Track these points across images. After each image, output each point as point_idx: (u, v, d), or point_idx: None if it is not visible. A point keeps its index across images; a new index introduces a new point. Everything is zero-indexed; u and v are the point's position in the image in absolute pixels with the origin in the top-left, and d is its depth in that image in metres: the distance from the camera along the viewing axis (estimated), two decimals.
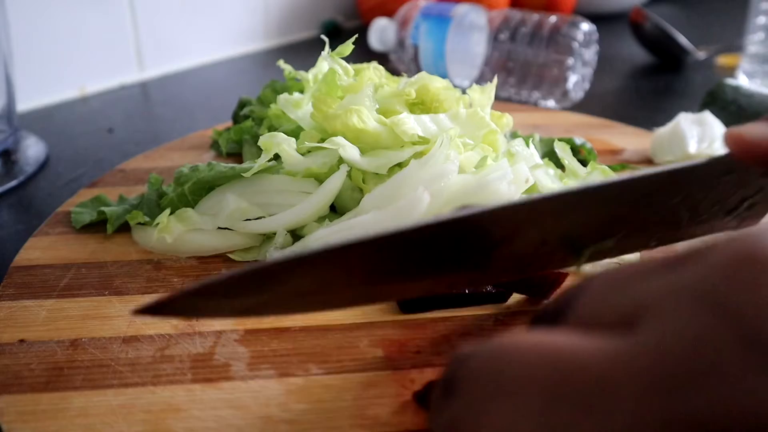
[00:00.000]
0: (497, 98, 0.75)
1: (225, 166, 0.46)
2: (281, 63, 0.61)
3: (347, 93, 0.47)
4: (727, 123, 0.60)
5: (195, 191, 0.46)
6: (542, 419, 0.16)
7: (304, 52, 1.09)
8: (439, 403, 0.20)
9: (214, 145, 0.64)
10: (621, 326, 0.17)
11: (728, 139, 0.27)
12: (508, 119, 0.51)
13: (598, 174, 0.50)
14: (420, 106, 0.49)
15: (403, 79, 0.51)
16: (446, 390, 0.20)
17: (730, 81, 0.65)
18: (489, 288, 0.38)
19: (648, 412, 0.15)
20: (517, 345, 0.18)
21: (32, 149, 0.67)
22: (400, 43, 0.87)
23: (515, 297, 0.39)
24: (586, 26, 0.75)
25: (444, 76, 0.71)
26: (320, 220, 0.45)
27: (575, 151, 0.56)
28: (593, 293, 0.19)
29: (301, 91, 0.57)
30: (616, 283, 0.19)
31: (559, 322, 0.20)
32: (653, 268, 0.18)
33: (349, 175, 0.45)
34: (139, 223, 0.47)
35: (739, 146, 0.26)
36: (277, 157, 0.47)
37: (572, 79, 0.75)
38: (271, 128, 0.55)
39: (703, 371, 0.14)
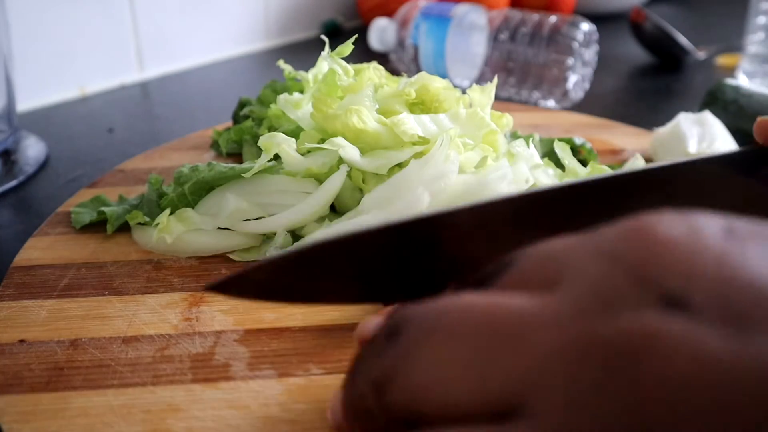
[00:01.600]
0: (497, 98, 0.75)
1: (225, 166, 0.46)
2: (281, 63, 0.61)
3: (347, 93, 0.47)
4: (727, 123, 0.60)
5: (195, 191, 0.46)
6: (472, 360, 0.19)
7: (304, 52, 1.09)
8: (368, 353, 0.22)
9: (214, 145, 0.64)
10: (545, 288, 0.20)
11: (758, 128, 0.29)
12: (508, 119, 0.51)
13: (598, 174, 0.50)
14: (420, 106, 0.49)
15: (403, 79, 0.51)
16: (384, 340, 0.22)
17: (730, 81, 0.65)
18: None
19: (562, 340, 0.18)
20: (455, 300, 0.21)
21: (32, 149, 0.67)
22: (400, 43, 0.87)
23: None
24: (586, 26, 0.75)
25: (444, 76, 0.71)
26: (320, 220, 0.45)
27: (575, 151, 0.56)
28: (523, 261, 0.22)
29: (301, 91, 0.57)
30: (545, 253, 0.22)
31: (491, 285, 0.23)
32: (576, 241, 0.21)
33: (349, 175, 0.45)
34: (139, 223, 0.47)
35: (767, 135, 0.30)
36: (277, 157, 0.47)
37: (572, 79, 0.75)
38: (271, 128, 0.55)
39: (606, 305, 0.18)
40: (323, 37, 0.55)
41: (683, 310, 0.17)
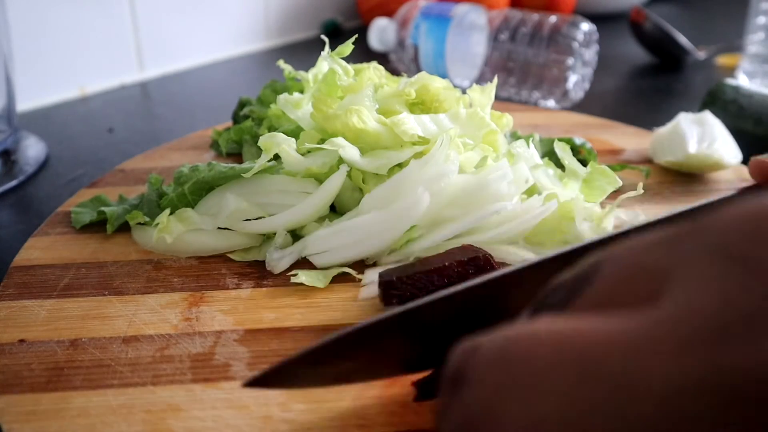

YOUR OBJECTIVE: With the images omitted, repeat all the data word for word.

EXERCISE OUTPUT:
Track these points across images. After each image, output each point as point_idx: (u, v, d), or point_idx: None if it is not visible. A point keeps its index across images; a new index introduces a new point. Everything is zero-indexed; u and v are the point's position in the image in absolute pixels with the origin in the top-left, and d is its depth in that image in metres: the distance from the camera along the viewing axis (estimated), two decimals.
[00:00.000]
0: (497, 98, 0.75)
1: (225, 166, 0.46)
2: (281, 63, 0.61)
3: (347, 93, 0.47)
4: (727, 123, 0.60)
5: (195, 191, 0.46)
6: (542, 419, 0.16)
7: (304, 52, 1.09)
8: (439, 403, 0.20)
9: (214, 145, 0.64)
10: (621, 326, 0.17)
11: (728, 139, 0.27)
12: (508, 119, 0.51)
13: (598, 174, 0.50)
14: (420, 106, 0.49)
15: (403, 79, 0.51)
16: (446, 390, 0.20)
17: (730, 81, 0.65)
18: (489, 288, 0.38)
19: (648, 412, 0.15)
20: (517, 345, 0.18)
21: (32, 149, 0.67)
22: (400, 43, 0.87)
23: (515, 297, 0.39)
24: (586, 26, 0.75)
25: (444, 76, 0.71)
26: (320, 220, 0.45)
27: (575, 151, 0.56)
28: (593, 293, 0.19)
29: (301, 91, 0.57)
30: (616, 283, 0.19)
31: (559, 322, 0.20)
32: (653, 268, 0.18)
33: (349, 175, 0.45)
34: (139, 223, 0.47)
35: (739, 146, 0.26)
36: (277, 157, 0.47)
37: (572, 79, 0.75)
38: (271, 128, 0.55)
39: (703, 371, 0.14)
[00:01.600]
0: (497, 98, 0.75)
1: (225, 166, 0.46)
2: (281, 63, 0.61)
3: (347, 93, 0.47)
4: (727, 123, 0.60)
5: (195, 191, 0.46)
6: (472, 360, 0.19)
7: (304, 52, 1.09)
8: (368, 353, 0.22)
9: (214, 145, 0.64)
10: (545, 288, 0.20)
11: (758, 128, 0.29)
12: (508, 119, 0.51)
13: (598, 174, 0.50)
14: (420, 106, 0.49)
15: (403, 79, 0.51)
16: (384, 340, 0.22)
17: (730, 81, 0.65)
18: None
19: (562, 340, 0.18)
20: (455, 300, 0.21)
21: (32, 149, 0.67)
22: (400, 43, 0.87)
23: None
24: (586, 26, 0.75)
25: (444, 76, 0.71)
26: (320, 220, 0.45)
27: (575, 151, 0.56)
28: (523, 261, 0.22)
29: (301, 91, 0.57)
30: (545, 253, 0.22)
31: (491, 285, 0.23)
32: (576, 241, 0.21)
33: (349, 175, 0.45)
34: (139, 223, 0.47)
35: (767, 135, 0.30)
36: (277, 157, 0.47)
37: (572, 79, 0.75)
38: (271, 128, 0.55)
39: (606, 305, 0.18)
40: (323, 37, 0.55)
41: (683, 310, 0.17)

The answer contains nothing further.